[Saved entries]
• • • •

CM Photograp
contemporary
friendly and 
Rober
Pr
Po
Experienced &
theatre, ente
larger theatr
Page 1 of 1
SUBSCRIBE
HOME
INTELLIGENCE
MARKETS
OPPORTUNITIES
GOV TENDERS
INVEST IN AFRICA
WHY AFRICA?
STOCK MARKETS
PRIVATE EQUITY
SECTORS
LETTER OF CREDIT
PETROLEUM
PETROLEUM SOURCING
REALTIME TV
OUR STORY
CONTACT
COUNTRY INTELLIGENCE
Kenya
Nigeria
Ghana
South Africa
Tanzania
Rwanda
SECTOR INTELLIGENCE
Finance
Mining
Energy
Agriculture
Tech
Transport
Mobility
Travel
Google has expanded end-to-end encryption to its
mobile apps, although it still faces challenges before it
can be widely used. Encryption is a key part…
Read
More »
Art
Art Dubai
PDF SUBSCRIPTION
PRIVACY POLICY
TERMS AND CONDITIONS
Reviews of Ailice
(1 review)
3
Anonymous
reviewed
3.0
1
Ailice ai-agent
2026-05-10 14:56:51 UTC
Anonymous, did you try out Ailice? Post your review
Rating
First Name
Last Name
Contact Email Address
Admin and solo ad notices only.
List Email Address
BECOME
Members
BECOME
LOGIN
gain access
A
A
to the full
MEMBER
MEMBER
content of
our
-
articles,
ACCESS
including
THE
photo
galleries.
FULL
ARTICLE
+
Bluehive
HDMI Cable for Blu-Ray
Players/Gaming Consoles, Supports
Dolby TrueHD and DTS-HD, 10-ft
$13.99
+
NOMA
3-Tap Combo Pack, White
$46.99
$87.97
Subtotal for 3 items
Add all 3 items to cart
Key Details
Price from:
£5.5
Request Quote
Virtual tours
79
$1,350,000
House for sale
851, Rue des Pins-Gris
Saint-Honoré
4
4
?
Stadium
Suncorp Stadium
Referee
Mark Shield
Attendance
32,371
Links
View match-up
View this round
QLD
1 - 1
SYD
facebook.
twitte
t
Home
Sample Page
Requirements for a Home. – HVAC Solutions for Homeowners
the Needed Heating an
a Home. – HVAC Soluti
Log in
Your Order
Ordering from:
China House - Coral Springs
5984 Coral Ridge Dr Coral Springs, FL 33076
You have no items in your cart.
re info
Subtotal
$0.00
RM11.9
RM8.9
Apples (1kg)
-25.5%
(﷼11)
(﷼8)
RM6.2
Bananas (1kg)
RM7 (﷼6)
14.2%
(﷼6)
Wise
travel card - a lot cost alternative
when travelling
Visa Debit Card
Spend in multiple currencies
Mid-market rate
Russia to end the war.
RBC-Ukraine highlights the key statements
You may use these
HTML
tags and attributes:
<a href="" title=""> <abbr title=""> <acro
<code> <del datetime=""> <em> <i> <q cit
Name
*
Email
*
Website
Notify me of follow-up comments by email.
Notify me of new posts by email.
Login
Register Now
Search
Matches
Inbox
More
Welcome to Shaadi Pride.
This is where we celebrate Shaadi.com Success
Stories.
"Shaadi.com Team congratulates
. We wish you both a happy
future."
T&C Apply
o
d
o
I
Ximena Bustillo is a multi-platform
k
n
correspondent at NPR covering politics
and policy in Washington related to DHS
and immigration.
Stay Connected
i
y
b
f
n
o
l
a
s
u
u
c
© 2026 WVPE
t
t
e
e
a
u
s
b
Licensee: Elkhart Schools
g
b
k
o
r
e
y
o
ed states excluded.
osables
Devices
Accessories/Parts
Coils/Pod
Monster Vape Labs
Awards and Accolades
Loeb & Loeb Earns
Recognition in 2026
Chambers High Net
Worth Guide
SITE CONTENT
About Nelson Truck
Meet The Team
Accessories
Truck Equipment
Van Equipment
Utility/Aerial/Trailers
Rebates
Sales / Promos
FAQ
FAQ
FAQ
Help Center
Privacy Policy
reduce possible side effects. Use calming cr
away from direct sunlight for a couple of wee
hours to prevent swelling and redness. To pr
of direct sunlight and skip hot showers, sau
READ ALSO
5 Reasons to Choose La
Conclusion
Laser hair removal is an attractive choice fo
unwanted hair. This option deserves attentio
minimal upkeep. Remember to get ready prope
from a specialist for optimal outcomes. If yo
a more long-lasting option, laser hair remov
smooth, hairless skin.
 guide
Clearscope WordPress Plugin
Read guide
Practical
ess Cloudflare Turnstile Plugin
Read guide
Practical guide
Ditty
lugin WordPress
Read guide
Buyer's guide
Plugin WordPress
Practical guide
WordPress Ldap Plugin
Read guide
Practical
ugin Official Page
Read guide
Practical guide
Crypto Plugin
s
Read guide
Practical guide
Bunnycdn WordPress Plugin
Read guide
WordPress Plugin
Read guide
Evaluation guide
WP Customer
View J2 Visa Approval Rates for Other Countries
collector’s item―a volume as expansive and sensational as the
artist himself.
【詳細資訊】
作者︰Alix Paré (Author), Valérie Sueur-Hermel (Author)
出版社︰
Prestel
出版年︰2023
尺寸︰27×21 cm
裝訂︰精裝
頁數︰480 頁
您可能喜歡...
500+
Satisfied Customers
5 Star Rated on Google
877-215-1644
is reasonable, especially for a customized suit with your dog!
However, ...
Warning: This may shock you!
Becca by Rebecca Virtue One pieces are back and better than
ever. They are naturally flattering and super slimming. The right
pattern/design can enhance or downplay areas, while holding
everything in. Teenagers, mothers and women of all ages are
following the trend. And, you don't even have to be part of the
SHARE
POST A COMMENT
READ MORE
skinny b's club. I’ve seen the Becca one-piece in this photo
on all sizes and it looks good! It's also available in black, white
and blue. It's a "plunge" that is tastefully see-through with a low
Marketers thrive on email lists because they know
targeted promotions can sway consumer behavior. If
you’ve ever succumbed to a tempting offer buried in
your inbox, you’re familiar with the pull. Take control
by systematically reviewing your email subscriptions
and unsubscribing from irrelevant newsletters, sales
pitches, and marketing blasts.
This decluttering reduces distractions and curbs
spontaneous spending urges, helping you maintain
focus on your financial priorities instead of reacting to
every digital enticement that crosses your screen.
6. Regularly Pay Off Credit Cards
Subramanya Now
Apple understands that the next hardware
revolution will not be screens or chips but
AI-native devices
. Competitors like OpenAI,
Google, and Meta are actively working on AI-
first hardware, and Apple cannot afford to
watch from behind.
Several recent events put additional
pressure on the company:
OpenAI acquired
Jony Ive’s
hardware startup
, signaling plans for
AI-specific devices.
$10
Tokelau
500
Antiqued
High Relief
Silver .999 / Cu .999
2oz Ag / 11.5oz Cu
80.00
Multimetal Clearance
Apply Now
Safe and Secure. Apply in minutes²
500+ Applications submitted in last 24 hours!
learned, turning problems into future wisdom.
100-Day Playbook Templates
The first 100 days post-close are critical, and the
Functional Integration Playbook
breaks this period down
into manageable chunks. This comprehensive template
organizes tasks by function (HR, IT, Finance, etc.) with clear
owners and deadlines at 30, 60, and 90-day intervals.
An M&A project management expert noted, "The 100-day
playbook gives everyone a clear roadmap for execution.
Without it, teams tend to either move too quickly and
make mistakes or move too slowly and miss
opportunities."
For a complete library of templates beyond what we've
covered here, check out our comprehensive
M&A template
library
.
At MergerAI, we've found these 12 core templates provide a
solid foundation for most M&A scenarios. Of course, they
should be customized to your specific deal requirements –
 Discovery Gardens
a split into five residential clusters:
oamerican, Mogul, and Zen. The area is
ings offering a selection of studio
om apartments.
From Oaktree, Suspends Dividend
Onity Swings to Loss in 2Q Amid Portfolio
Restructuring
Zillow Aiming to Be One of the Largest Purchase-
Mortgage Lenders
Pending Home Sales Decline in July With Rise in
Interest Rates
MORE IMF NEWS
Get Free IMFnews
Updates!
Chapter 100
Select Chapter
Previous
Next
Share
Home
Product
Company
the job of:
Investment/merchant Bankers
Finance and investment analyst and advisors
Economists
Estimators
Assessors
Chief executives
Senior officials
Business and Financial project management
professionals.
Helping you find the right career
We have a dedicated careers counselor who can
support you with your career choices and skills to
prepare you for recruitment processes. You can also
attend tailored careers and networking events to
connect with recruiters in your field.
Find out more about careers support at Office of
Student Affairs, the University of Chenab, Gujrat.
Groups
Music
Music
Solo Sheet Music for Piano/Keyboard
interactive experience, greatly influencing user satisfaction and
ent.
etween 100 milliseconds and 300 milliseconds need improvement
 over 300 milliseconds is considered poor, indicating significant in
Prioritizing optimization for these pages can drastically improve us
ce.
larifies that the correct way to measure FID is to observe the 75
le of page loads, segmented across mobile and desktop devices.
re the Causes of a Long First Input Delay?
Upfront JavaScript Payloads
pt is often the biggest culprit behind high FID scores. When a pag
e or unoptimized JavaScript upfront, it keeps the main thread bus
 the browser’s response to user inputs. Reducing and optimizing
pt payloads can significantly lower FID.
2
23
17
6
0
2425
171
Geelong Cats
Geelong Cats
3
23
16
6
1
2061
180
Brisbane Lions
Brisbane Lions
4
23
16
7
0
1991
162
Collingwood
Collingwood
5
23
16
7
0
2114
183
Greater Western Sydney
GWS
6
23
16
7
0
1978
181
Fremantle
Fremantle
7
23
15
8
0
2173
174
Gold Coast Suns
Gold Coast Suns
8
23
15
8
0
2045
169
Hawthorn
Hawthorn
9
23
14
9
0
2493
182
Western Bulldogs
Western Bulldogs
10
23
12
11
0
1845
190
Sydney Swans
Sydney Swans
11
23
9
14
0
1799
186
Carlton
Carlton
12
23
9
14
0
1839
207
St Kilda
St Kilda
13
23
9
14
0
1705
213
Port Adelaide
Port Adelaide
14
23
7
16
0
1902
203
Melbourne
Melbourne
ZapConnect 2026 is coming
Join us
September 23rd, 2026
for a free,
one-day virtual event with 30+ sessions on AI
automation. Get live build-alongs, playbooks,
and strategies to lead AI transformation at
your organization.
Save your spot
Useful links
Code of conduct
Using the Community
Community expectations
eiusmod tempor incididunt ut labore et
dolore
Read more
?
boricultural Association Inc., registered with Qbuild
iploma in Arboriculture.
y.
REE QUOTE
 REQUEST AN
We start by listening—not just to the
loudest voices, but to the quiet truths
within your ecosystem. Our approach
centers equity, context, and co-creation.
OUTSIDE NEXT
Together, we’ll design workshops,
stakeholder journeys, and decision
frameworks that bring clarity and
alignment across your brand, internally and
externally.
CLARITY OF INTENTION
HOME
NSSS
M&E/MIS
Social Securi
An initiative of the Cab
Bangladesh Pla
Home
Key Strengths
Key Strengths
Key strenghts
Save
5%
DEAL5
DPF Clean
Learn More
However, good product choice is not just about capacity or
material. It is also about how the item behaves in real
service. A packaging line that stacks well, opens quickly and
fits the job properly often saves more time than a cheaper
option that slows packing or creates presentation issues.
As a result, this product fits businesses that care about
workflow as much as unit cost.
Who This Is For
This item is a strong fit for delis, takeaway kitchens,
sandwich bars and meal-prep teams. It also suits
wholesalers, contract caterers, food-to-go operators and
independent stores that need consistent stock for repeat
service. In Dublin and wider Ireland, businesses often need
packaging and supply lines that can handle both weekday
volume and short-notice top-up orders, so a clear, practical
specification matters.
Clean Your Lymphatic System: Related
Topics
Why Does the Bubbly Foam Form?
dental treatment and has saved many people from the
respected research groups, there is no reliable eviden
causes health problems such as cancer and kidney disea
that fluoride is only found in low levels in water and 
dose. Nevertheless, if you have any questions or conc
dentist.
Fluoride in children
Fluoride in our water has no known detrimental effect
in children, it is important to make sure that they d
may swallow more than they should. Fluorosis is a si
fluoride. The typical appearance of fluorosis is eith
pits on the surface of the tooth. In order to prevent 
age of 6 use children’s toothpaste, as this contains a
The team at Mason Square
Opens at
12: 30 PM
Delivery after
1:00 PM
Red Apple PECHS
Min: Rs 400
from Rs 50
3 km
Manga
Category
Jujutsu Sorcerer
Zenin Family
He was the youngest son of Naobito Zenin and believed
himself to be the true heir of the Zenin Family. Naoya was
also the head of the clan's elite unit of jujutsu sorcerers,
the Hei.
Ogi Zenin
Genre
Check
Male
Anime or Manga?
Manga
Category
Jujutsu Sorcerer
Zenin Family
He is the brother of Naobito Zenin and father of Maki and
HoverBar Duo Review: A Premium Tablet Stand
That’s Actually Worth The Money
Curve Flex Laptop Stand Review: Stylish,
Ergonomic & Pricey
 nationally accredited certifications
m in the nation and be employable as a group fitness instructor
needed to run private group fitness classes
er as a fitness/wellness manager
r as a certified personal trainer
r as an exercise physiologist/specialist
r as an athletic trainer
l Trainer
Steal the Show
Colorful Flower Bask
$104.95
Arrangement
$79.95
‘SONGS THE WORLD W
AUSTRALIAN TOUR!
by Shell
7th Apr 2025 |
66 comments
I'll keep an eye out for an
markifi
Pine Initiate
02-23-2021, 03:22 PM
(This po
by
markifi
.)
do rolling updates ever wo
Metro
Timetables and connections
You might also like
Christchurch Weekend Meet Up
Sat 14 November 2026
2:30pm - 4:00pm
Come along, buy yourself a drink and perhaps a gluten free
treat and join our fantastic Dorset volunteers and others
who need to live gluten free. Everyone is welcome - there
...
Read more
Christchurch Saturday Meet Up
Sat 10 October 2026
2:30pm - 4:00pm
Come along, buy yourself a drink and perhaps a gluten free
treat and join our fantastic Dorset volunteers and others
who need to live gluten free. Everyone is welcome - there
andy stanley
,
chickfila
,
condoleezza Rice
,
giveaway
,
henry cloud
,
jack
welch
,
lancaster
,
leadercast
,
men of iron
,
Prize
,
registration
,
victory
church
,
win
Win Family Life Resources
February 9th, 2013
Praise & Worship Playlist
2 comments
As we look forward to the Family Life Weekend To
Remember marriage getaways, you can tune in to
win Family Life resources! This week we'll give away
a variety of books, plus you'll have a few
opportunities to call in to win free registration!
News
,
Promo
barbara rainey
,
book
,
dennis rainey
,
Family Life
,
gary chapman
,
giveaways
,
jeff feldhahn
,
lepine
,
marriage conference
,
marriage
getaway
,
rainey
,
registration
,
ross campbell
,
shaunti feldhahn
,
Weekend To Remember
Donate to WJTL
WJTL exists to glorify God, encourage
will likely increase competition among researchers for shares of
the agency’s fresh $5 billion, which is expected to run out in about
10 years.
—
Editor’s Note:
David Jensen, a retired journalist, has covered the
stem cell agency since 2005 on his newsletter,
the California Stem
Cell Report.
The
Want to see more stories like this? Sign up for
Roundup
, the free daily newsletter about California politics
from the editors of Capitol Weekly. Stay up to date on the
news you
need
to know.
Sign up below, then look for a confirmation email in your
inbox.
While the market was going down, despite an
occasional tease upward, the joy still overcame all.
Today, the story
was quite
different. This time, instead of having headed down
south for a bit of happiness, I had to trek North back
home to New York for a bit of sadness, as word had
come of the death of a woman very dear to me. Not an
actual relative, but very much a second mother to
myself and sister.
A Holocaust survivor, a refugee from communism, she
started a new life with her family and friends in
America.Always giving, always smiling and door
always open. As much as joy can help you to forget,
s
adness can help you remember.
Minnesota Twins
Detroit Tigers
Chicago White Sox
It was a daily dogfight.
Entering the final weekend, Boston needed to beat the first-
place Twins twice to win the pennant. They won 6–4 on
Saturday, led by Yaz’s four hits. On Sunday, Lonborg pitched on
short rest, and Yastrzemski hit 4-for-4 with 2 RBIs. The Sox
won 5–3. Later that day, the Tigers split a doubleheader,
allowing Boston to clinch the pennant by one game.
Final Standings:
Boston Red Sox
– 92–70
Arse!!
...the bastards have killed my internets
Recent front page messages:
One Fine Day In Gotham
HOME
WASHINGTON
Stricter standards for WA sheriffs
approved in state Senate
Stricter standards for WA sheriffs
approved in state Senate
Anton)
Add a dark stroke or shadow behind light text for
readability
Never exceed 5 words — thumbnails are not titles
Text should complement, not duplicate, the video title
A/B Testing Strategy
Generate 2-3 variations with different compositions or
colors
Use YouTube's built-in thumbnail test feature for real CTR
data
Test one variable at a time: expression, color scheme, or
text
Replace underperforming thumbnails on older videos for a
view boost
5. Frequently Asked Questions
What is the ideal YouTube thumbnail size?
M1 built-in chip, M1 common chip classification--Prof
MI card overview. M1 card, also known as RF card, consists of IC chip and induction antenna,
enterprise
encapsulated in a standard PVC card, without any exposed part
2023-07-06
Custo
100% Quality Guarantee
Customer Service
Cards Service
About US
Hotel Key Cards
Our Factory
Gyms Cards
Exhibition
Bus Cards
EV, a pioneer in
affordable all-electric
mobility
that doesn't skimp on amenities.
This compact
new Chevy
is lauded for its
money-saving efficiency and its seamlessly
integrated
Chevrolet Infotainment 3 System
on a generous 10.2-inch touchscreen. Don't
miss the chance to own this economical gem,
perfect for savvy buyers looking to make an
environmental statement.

• • • •

REQUEST: Can you reproduce, word for word, the stretch of the records from their start through the line containing "Google has expanded", and nothing more?

WORKED SOLUTION:
CM Photograp
contemporary
friendly and 
Rober
Pr
Po
Experienced &
theatre, ente
larger theatr
Page 1 of 1
SUBSCRIBE
HOME
INTELLIGENCE
MARKETS
OPPORTUNITIES
GOV TENDERS
INVEST IN AFRICA
WHY AFRICA?
STOCK MARKETS
PRIVATE EQUITY
SECTORS
LETTER OF CREDIT
PETROLEUM
PETROLEUM SOURCING
REALTIME TV
OUR STORY
CONTACT
COUNTRY INTELLIGENCE
Kenya
Nigeria
Ghana
South Africa
Tanzania
Rwanda
SECTOR INTELLIGENCE
Finance
Mining
Energy
Agriculture
Tech
Transport
Mobility
Travel
Google has expanded end-to-end encryption to its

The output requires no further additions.